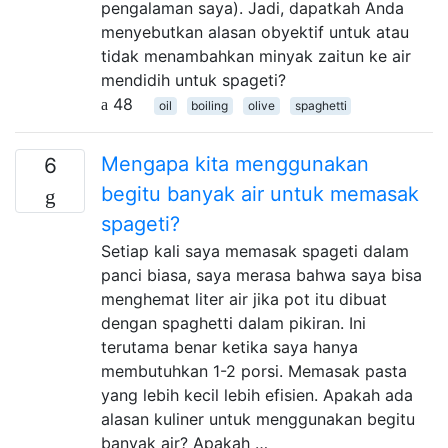
pengalaman saya). Jadi, dapatkah Anda
menyebutkan alasan obyektif untuk atau
tidak menambahkan minyak zaitun ke air
mendidih untuk spageti?
48
oil
boiling
olive
spaghetti
Mengapa kita menggunakan
6
begitu banyak air untuk memasak
spageti?
Setiap kali saya memasak spageti dalam
panci biasa, saya merasa bahwa saya bisa
menghemat liter air jika pot itu dibuat
dengan spaghetti dalam pikiran. Ini
terutama benar ketika saya hanya
membutuhkan 1-2 porsi. Memasak pasta
yang lebih kecil lebih efisien. Apakah ada
alasan kuliner untuk menggunakan begitu
banyak air? Apakah …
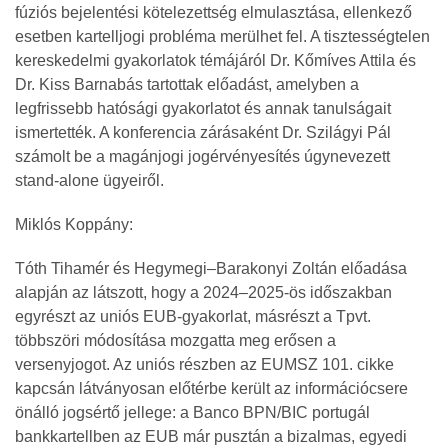
fúziós bejelentési kötelezettség elmulasztása, ellenkező
esetben kartelljogi probléma merülhet fel. A tisztességtelen
kereskedelmi gyakorlatok témájáról Dr. Kőmíves Attila és
Dr. Kiss Barnabás tartottak előadást, amelyben a
legfrissebb hatósági gyakorlatot és annak tanulságait
ismertették. A konferencia zárásaként Dr. Szilágyi Pál
számolt be a magánjogi jogérvényesítés úgynevezett
stand-alone ügyeiről.
Miklós Koppány:
Tóth Tihamér és Hegymegi–Barakonyi Zoltán előadása
alapján az látszott, hogy a 2024–2025-ös időszakban
egyrészt az uniós EUB‐gyakorlat, másrészt a Tpvt.
többszöri módosítása mozgatta meg erősen a
versenyjogot. Az uniós részben az EUMSZ 101. cikke
kapcsán látványosan előtérbe került az információcsere
önálló jogsértő jellege: a Banco BPN/BIC portugál
bankkartellben az EUB már pusztán a bizalmas, egyedi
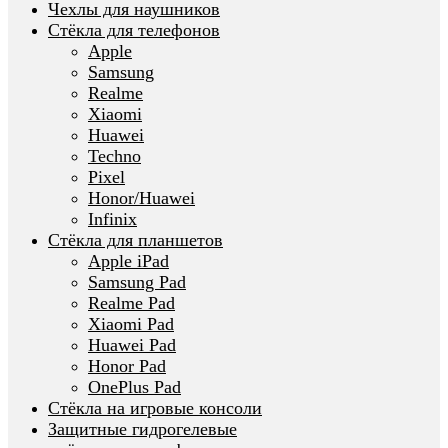
Чехлы для наушников
Стёкла для телефонов
Apple
Samsung
Realme
Xiaomi
Huawei
Techno
Pixel
Honor/Huawei
Infinix
Стёкла для планшетов
Apple iPad
Samsung Pad
Realme Pad
Xiaomi Pad
Huawei Pad
Honor Pad
OnePlus Pad
Стёкла на игровые консоли
Защитные гидрогелевые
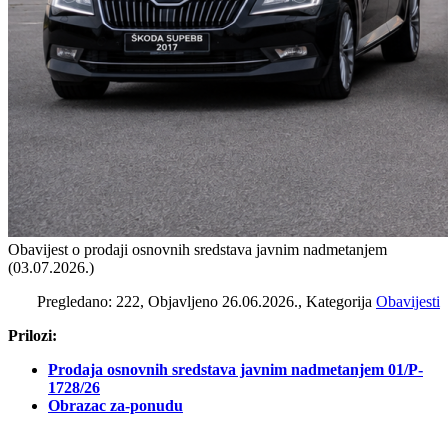
Obavijest o prodaji osnovnih sredstava javnim nadmetanjem
(03.07.2026.)
Pregledano: 222, Objavljeno 26.06.2026., Kategorija
Obavijesti
Prilozi:
Prodaja osnovnih sredstava javnim nadmetanjem 01/P-
1728/26
Obrazac za-ponudu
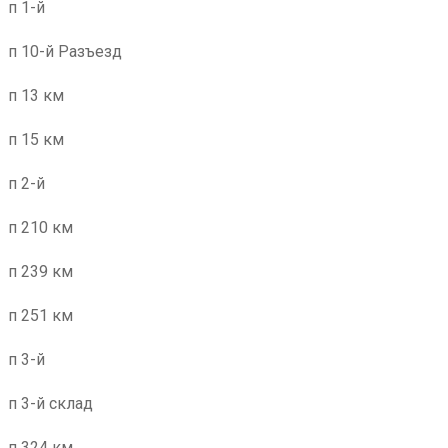
п 1-й
п 10-й Разъезд
п 13 км
п 15 км
п 2-й
п 210 км
п 239 км
п 251 км
п 3-й
п 3-й склад
п 324 км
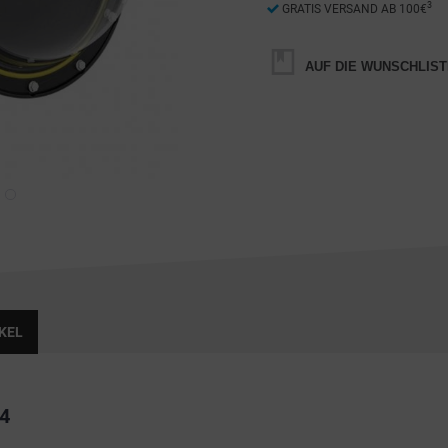
3
GRATIS VERSAND AB 100€
AUF DIE WUNSCHLIST
KEL
4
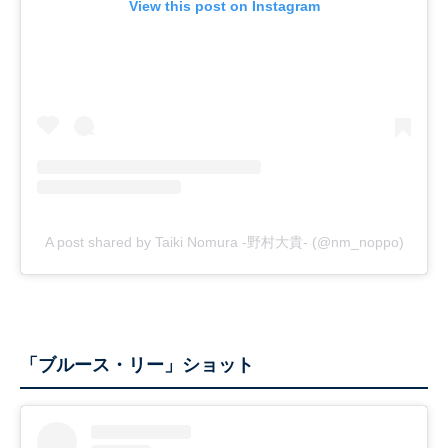
View this post on Instagram
A post shared by Taiki Nomura -野村大貴- (@nm_noppo)
「ブルース・リー」ショット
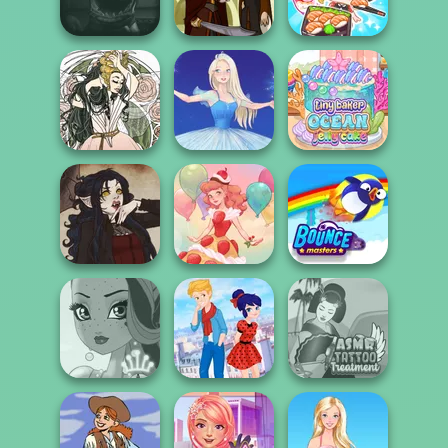
https://www.dolldivine.com/mei...
Masquerade
Folklore Fashion
ASMR Girl:
Five Nights At
Livestream
Christmas
Firebender Zuko
Mukbang
Tiny Baker Ocean
Forest Fae
Ice Ballerina
Jelly Cake
Gothic Heroine
Dessert Girl
Bouncemasters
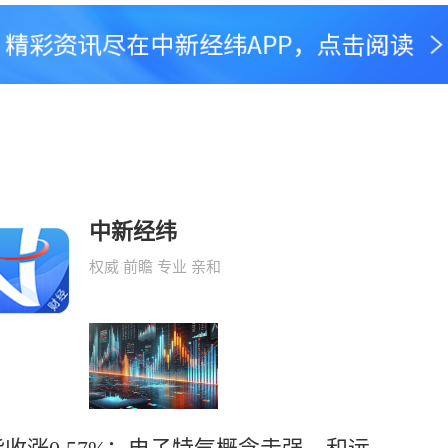
中新经纬
权威 前瞻 专业 亲和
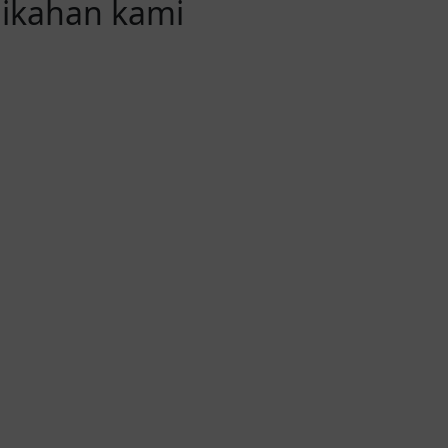
nikahan kami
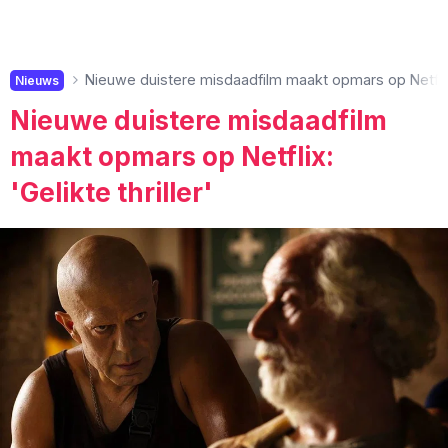
Nieuwe duistere misdaadfilm maakt opmars op Netflix: 
Nieuws
Nieuwe duistere misdaadfilm
maakt opmars op Netflix:
'Gelikte thriller'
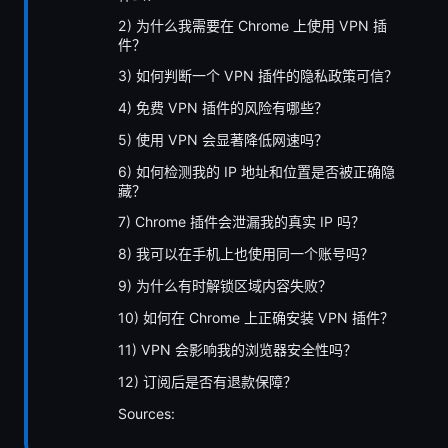
2) 为什么我需要在 Chrome 上使用 VPN 插
件？
3) 如何判断一个 VPN 插件的隐私政策可信？
4) 免费 VPN 插件的风险有哪些？
5) 使用 VPN 会显著降低网速吗？
6) 如何检测我的 IP 地址和位置是否被正确隐
藏？
7) Chrome 插件会泄漏我的真实 IP 吗？
8) 我可以在手机上也使用同一个账号吗？
9) 为什么有时解锁区域内容失败？
10) 如何在 Chrome 上正确安装 VPN 插件？
11) VPN 会影响我的浏览器安全性吗？
12) 订阅后是否有退款保障？
Sources:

**********

The records above are to be restated exactly, with all pictures omitted.

* Solution
pengalaman saya). Jadi, dapatkah Anda
menyebutkan alasan obyektif untuk atau
tidak menambahkan minyak zaitun ke air
mendidih untuk spageti?
48
oil
boiling
olive
spaghetti
Mengapa kita menggunakan
6
begitu banyak air untuk memasak
spageti?
Setiap kali saya memasak spageti dalam
panci biasa, saya merasa bahwa saya bisa
menghemat liter air jika pot itu dibuat
dengan spaghetti dalam pikiran. Ini
terutama benar ketika saya hanya
membutuhkan 1-2 porsi. Memasak pasta
yang lebih kecil lebih efisien. Apakah ada
alasan kuliner untuk menggunakan begitu
banyak air? Apakah …
fúziós bejelentési kötelezettség elmulasztása, ellenkező
esetben kartelljogi probléma merülhet fel. A tisztességtelen
kereskedelmi gyakorlatok témájáról Dr. Kőmíves Attila és
Dr. Kiss Barnabás tartottak előadást, amelyben a
legfrissebb hatósági gyakorlatot és annak tanulságait
ismertették. A konferencia zárásaként Dr. Szilágyi Pál
számolt be a magánjogi jogérvényesítés úgynevezett
stand-alone ügyeiről.
Miklós Koppány:
Tóth Tihamér és Hegymegi–Barakonyi Zoltán előadása
alapján az látszott, hogy a 2024–2025-ös időszakban
egyrészt az uniós EUB‐gyakorlat, másrészt a Tpvt.
többszöri módosítása mozgatta meg erősen a
versenyjogot. Az uniós részben az EUMSZ 101. cikke
kapcsán látványosan előtérbe került az információcsere
önálló jogsértő jellege: a Banco BPN/BIC portugál
bankkartellben az EUB már pusztán a bizalmas, egyedi
Чехлы для наушников
Стёкла для телефонов
Apple
Samsung
Realme
Xiaomi
Huawei
Techno
Pixel
Honor/Huawei
Infinix
Стёкла для планшетов
Apple iPad
Samsung Pad
Realme Pad
Xiaomi Pad
Huawei Pad
Honor Pad
OnePlus Pad
Стёкла на игровые консоли
Защитные гидрогелевые
Obavijest o prodaji osnovnih sredstava javnim nadmetanjem
(03.07.2026.)
Pregledano: 222, Objavljeno 26.06.2026., Kategorija
Obavijesti
Prilozi:
Prodaja osnovnih sredstava javnim nadmetanjem 01/P-
1728/26
Obrazac za-ponudu
п 1-й
п 10-й Разъезд
п 13 км
п 15 км
п 2-й
п 210 км
п 239 км
п 251 км
п 3-й
п 3-й склад
п 324 км
3
GRATIS VERSAND AB 100€
AUF DIE WUNSCHLIST
KEL
4
View this post on Instagram
A post shared by Taiki Nomura -野村大貴- (@nm_noppo)
「ブルース・リー」ショット
https://www.dolldivine.com/mei...
Masquerade
Folklore Fashion
ASMR Girl:
Five Nights At
Livestream
Christmas
Firebender Zuko
Mukbang
Tiny Baker Ocean
Forest Fae
Ice Ballerina
Jelly Cake
Gothic Heroine
Dessert Girl
Bouncemasters
中新经纬
权威 前瞻 专业 亲和
nikahan kami
Nieuwe duistere misdaadfilm maakt opmars op Netflix: 
Nieuws
Nieuwe duistere misdaadfilm
maakt opmars op Netflix:
'Gelikte thriller'
2) 为什么我需要在 Chrome 上使用 VPN 插
件？
3) 如何判断一个 VPN 插件的隐私政策可信？
4) 免费 VPN 插件的风险有哪些？
5) 使用 VPN 会显著降低网速吗？
6) 如何检测我的 IP 地址和位置是否被正确隐
藏？
7) Chrome 插件会泄漏我的真实 IP 吗？
8) 我可以在手机上也使用同一个账号吗？
9) 为什么有时解锁区域内容失败？
10) 如何在 Chrome 上正确安装 VPN 插件？
11) VPN 会影响我的浏览器安全性吗？
12) 订阅后是否有退款保障？
Sources:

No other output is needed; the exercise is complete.